# **Module 3: Raster Data in Python**

#### Data
In this example, we will create some raster data to imitate real-world data. We will use `data-module-3` as a workspace. We have also prepared the following datasets:
- `ndvi_summer.tif` and `ndvi_winter.tif` - Normalized Difference Vegetation Index (NDVI) for a study area in Kansas. NDVI is an indicator of vegetation health. Data was acquired by Landsat 8 and exported from Climate Engine at http://climateengine.org.
- `ag_fields.shp` - selected agricultural fields for a study area in Kansas.
- `friction_mali.tif` - a friction surface that quanitfies travel cost for a sample study area in Mali.

#### Software
To execute the code you will need a Python environment with the packages imported below. The default environment does not have all required packages to execute this script. Therefore, run the following command beforehand:
- `pip install xarray xarray-spatial --user`

In [None]:
import numpy as np
import matplotlib.pyplot as plt
import rasterio
from rasterio.transform import Affine
from rasterio.plot import plotting_extent
from rasterio.enums import Resampling
from rasterstats import zonal_stats
import xarray as xr
from xrspatial.convolution import circle_kernel
import xrspatial.zonal, xrspatial.focal
import geopandas as gpd
import skimage.graph as graph

### **Raster Data Review**

#### Create a raster

To generate raster data in Python we rely on `numpy` and `rasterio` packages. We need the following three components:
- An array of data and the xy coordinates;
- A Coordinate Reference System;
- A transform defining the coordinate of the upper left hand corner of the array.

In [None]:
ras_0 = np.zeros([6, 6])

ras_a = np.arange(1, 37).reshape(6, 6)

np.random.seed(0)
ras_b = np.random.randint(100, size=(6,6))

In [None]:
fig, axs = plt.subplots(1,3, figsize=(15,4), tight_layout=True)

plot0 = axs[0].imshow(ras_0, cmap="YlGnBu")
fig.colorbar(plot0, ax=axs[0])
axs[0].set_title("'Zeros' array")

plot1 = axs[1].imshow(ras_a, cmap="YlGnBu")
fig.colorbar(plot1, ax=axs[1])
axs[1].set_title("ras_a (Consecutive Integers)")

plot2 = axs[2].imshow(ras_b, cmap="YlGnBu")
fig.colorbar(plot2, ax=axs[2])
axs[2].set_title("ras_b (Random Integers)")

SUPPLIED MATERIAL >>
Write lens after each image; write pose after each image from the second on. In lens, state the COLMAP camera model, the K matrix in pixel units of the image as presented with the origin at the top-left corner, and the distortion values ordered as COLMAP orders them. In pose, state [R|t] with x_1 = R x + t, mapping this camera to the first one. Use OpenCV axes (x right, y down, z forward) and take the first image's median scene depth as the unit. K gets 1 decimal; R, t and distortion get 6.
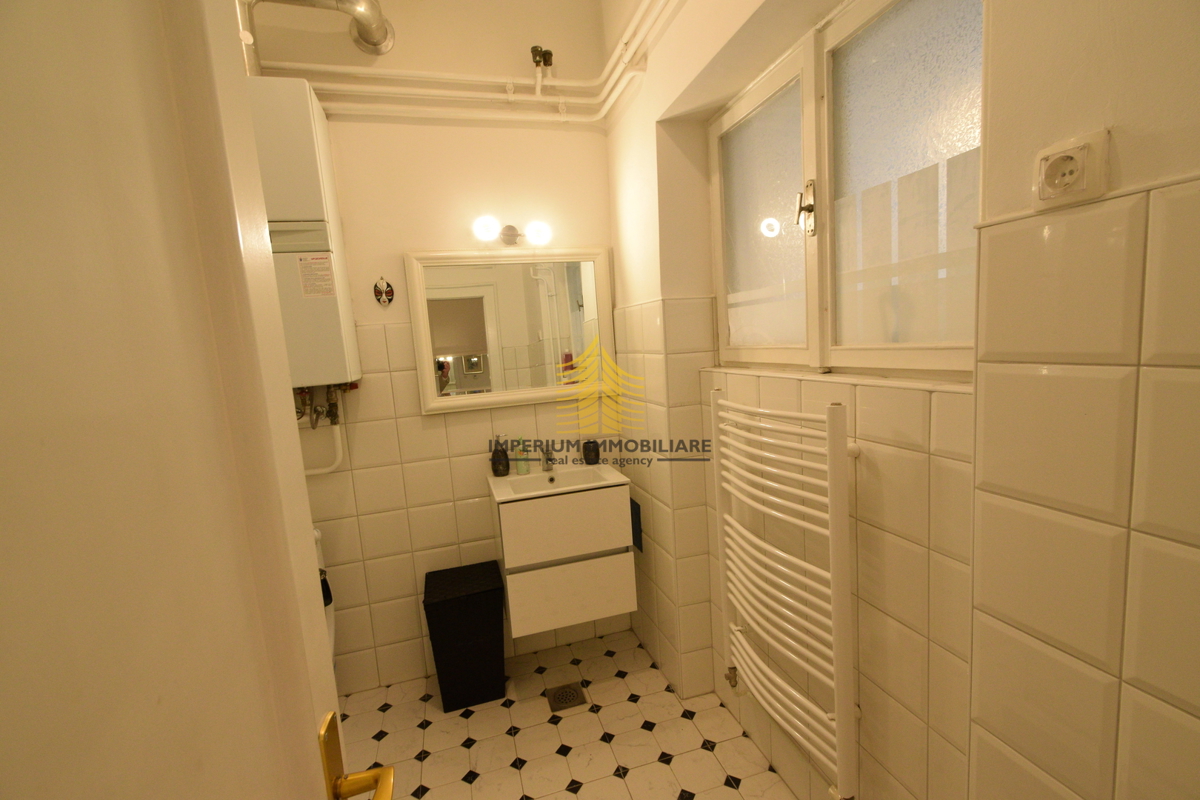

WORK INSTRUCTION 1 >> From the raster data module, reproduce the passage starting at "### **Raster Data" and ending at "of the array.".
WORK INSTRUCTION 2 >> Which satellite acquired the NDVI data described in the raster data module?

RESPONSE AREA 1 >>
### **Raster Data Review**

#### Create a raster

To generate raster data in Python we rely on `numpy` and `rasterio` packages. We need the following three components:
- An array of data and the xy coordinates;
- A Coordinate Reference System;
- A transform defining the coordinate of the upper left hand corner of the array.

RESPONSE AREA 2 >> Landsat 8.